Русская Вандея | страница 37



Прогулка в корниловском обозе по задонским степям и уменье втираться в доверие к сильным мира сего привели к тому, что этот чиновник, не имевший понятия о военном быте, об особенностях военной юстиции и совершенно чуждый казакам, по занятии Екатеринодара добровольцами, возглавил кубанское военно-судебное ведомство.

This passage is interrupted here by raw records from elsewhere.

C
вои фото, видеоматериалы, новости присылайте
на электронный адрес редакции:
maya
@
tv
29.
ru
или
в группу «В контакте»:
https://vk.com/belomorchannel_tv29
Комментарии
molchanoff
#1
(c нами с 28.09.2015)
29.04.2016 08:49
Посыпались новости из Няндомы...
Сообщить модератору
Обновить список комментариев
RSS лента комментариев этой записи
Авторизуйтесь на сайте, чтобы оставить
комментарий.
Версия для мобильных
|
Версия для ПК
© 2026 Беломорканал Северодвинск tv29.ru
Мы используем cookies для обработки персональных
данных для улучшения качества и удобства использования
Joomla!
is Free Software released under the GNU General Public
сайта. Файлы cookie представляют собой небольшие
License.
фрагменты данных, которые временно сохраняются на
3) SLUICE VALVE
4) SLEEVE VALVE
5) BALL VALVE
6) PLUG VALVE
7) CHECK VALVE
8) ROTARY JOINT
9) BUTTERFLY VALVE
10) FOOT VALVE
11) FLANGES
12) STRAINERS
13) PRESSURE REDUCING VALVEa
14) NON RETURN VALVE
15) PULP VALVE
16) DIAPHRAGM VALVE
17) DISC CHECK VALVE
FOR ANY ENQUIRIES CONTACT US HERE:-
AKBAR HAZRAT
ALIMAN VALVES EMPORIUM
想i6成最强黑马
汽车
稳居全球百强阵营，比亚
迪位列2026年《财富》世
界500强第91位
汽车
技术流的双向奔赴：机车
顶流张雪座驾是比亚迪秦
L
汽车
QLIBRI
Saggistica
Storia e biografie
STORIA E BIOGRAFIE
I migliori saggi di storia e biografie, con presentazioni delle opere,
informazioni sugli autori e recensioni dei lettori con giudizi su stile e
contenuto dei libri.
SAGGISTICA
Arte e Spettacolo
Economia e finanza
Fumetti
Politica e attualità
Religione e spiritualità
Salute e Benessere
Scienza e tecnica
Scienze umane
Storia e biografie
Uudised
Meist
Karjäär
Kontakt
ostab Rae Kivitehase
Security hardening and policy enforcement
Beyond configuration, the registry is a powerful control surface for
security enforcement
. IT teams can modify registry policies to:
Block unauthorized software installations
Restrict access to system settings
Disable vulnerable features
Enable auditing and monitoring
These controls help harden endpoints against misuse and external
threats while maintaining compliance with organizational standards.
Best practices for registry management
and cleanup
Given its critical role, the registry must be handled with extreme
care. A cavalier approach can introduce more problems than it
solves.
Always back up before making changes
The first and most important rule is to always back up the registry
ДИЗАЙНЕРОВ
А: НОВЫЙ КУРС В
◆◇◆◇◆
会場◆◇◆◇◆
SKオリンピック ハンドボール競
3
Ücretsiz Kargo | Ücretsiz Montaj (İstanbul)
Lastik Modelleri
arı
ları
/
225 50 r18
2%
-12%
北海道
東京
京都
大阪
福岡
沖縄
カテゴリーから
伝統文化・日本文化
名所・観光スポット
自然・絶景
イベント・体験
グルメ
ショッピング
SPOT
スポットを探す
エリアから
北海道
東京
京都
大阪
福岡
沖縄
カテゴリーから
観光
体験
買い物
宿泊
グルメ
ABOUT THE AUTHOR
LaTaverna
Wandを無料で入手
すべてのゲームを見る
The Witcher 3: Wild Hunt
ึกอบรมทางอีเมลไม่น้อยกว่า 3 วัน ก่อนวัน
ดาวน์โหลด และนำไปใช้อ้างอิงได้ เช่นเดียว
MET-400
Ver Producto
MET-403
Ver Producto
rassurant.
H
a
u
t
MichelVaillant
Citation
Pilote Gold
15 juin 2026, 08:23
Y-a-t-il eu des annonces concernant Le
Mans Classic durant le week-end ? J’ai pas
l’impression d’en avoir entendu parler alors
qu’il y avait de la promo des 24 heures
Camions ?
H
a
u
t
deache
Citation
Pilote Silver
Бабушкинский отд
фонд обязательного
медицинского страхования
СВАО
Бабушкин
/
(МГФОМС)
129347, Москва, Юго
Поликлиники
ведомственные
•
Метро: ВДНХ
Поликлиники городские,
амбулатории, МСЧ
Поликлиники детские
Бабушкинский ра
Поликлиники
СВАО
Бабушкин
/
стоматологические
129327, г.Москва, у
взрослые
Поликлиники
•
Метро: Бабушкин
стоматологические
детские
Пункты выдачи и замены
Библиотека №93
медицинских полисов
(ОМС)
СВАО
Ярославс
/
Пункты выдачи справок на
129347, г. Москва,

Если недалекий Сниткин свирепствовал в силу своей солдатской тупости, то достаточно разумный ст. сов. Лукин не ограничился ролью простого вешателя. Руководя, помимо суда, деятельностью судебно-следственных комиссий Кубанского края, он с особенным смаком выискивал измену, т. е. большевизм, и смешал, таким образом, в своем лице роль и председателя суда, и утонченного охранника.

Он хватал и сажал в тюрьмы тех должностных лиц, кто не саботировал при большевиках. Мой знакомый екатеринодарский адвокат П. П. Боговский был привлечен им к ответственности и затем судим за то, что в период господства Советской власти на Кубани заведывал регистрацией браков и разводов. Он точил зубы на другого моего приятеля, тюремного инспектора Н. Д. Плетнева, исполнявшего свои обязанности и при большевиках. Сестра Шкуро, г. Л. Г. Лео, неоднократно жаловалась мне на свирепость этого служителя Фемиды, который держал за решеткой множество знакомых их семьи, в том числе и доктора Мееровича, и просила моей помощи для освобождения невинно заключенных.

Увы! Я и сам попал в число подозрительных.

Лукин как-то разведал о моей близости в 1917 году к Совету солдатских и рабочих депутатов Эрзерумско-го района. Этого ему оказалось достаточно, чтобы провозгласить меня «большевиком».

Мне приходилось уже думать о том, как бы унести подобру-поздорову свои ноги из Екатеринодара, где вообще царил крайне нездоровый дух, как в этом скоро убеждались все, не зараженные кондотьерски-ми замашками. Как-то раз я встретил на улице своего старого сослуживца по пехотному полку, где я тянул лямку до Академии, капитана Петрова, который не преминул поделиться со мною екатеринодарскими впечатлениями.

— Отправился я, — рассказывал он, — к дежурному генералу деникинского штаба и говорю ему: «Вы, ваше превосходительство, сзываете к себе на службу офицеров. Но позвольте предварительно узнать, за что же борется Добровольческая армия. Какова ее политическая программа?»- «А вы видели, — спрашивает он меня вместо ответа, — какой флаг развевается над нашим штабом?» — «Видел». — «Какой же?» — «Русский трехцветный». — «Это должно вам сказать все. Мы боремся за Россию». Мне оставалось только пожать плечами. Ведь под трехцветным флагом могла скрываться Россия и царско-самодержавная, и кадетско-конституционная, и буржуазно-республиканская и т. д.